Nationalrat sagt Nein zur Gletscher-Initiative
Nach der Veröffentlichung des neuesten IPCC-Berichts wurde die Gletscher-Initiative im Nationalrat behandelt.
Es war eine ereignisreiche Woche für die Klimadebatte in der Schweiz. Am Montag veröffentlichte der Zwischenstaatliche Ausschuss für Klimaänderungen (IPCC) den zweiten Bericht seines sechsten Bewertungszyklus. Dieser befasst sich mit den Auswirkungen des Klimawandels auf Menschen und Ökosysteme. Die Ergebnisse sind alarmierend: Etwa 3,3 bis 3,6 Milliarden Menschen leben derzeit in einer Region, in der sie besonders anfällig für negative Folgen des Klimawandel sind. Gerade Bergregionen sind besonders gefährdet, so dass der Verlust von Gletschern in den Alpen, den Anden und dem Himalaya zum jetzigen Zeitpunkt nicht mehr aufgehalten werden kann. Die Experten sind sich einig, dass noch nicht alles verloren ist. Doch die Menschheit muss schnell handeln. Wie kann dieses Handeln aussehen? Der Nationalrat befasste sich in der laufenden Frühlingssession mit der Gletscher-Initiative und dem direkten Gegenvorschlag des Bundesrates.
Zur Erinnerung: Was ist die Gletscher-Initiative?

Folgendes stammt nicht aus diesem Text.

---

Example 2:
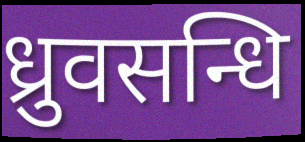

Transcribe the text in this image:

ध्रुवसन्धि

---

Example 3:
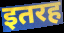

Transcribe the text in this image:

इतरह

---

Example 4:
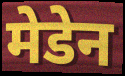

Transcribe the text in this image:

मेडेन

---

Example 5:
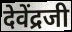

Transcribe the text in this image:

देवेंद्रजी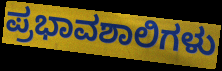
ಪ್ರಭಾವಶಾಲಿಗಳುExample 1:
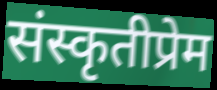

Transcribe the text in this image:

संस्कृतीप्रेम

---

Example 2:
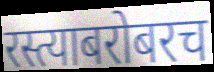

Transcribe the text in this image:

रस्त्याबरोबरच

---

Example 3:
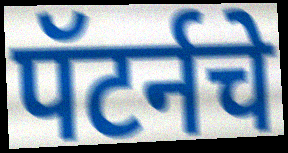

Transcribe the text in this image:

पॅटर्नचे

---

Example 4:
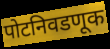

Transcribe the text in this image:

पोटनिवडणूक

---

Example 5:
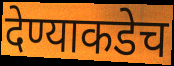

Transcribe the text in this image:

देण्याकडेच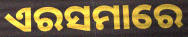
ଏରସମାରେ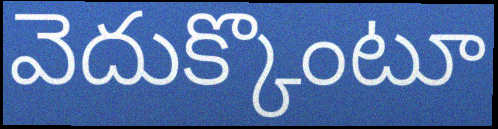
వెదుక్కొంటూ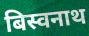
बिस्वनाथ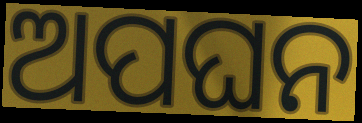
ଅପଘନ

Die Gletscher-Initiative, die am 27. November 2019 mit über 113'000 Unterschriften bei der Bundeskanzlei eingereicht wurde, bringt die Schweiz auf den Weg zu einem wirksamen Klimaschutz, indem sie die rechtlichen Grundlagen für den Ausstieg aus der Nutzung fossiler Energieträger und das Erreichen einer Netto-Null-Gesellschaft schafft. Getragen von einem breiten Komitee von Bürgerinnen und Bürgern fordert sie bis 2050 den schrittweisen Ausstieg aus fossilen Brennstoffen wie Erdöl, Erdgas und Kohle, eine mindestens lineare Reduktion der Treibhausgasemissionen auf eine Netto-Null sowie verlässliche Rahmenbedingungen, die Berechenbarkeit für Gesellschaft und Wirtschaft bringen.

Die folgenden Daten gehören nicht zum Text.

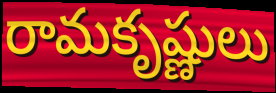
రామకృష్ణులు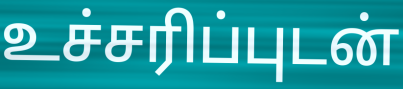
உச்சரிப்புடன்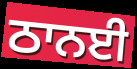
ਠਾਨਈ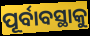
ପୂର୍ବାବସ୍ଥାକୁ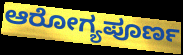
ಆರೋಗ್ಯಪೂರ್ಣ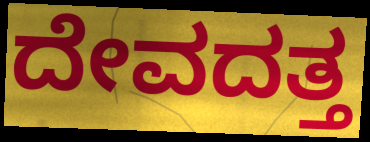
ದೇವದತ್ತ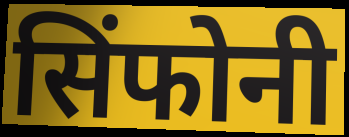
सिंफोनीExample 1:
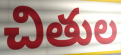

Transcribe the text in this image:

చితుల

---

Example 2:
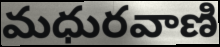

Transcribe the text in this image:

Nein zur Initiative, Ja zum direkten Gegenvorschlag
Heute folgte der Nationalrat nach mehr als sieben Stunden Debatte seiner vorberatenden Kommission und lehnte die Gletscher-Initiative ab. Obschon man ihn erwarten musste, ist der Entscheid trotz allem enttäuschend. Immerhin sprach sich die kleine Kammer für den direkten Gegenvorschlag des Bundesrates aus. Während das Alternativkonzept der nationalen Exekutive zwar eine gleichmässige Verteilung der Ziele zur Reduzierung der Treibhausgase bis 2050 vorsieht - ein erstes ermutigendes Signal -, will der Bundesrat kein explizites Verbot fossiler Brennstoffe. Die Exekutive zieht es vor, den Übergang zu erneuerbaren Energien zu fördern, sofern dieser sozial und wirtschaftlich tragbar ist. Ein deutlicheres Bekenntnis zum Klimaschutz wäre aber genau das, was wir heute zwingend brauchen würden. Die Gletscher-Initiative ist in diesem Sinne das klimapolitische Minimum, damit die Schweiz ihre Verpflichtungen aus dem Pariser Abkommen von 2015 einhalten, einen Temperaturanstieg von mehr als 1,5°C verhindern und unsere Lebensgrundlage erhalten kann.
Was jetzt?
Der Ball liegt nun beim Ständerat, der in den kommenden Monaten über die Gletscher-Initiative und den direkten Gegenvorschlag des Bundesrates abstimmen wird. Parallel dazu arbeitet die für Umweltfragen zuständige Kommission des Nationalrats (UREK-N) an der Ausarbeitung eines indirekten Gegenvorschlags, die im Herbst 2021 begonnen wurde. Da ein indirekter Gegenvorschlag auf eine Gesetzesänderung und nicht auf eine Verfassungsänderung abzielt - im Gegensatz zum Text der Initiative - würde er Raum für eine schnellere Umsetzung bieten. Angesichts der Dringlichkeit des Klimaschutzes eine bevorzugte Lösung, sofern der neue Text Ziele setzt, die den aktuellen Herausforderungen gerecht werden: Wir brauchen schnell ehrgeizige Massnahmen zum Schutz des Klimas.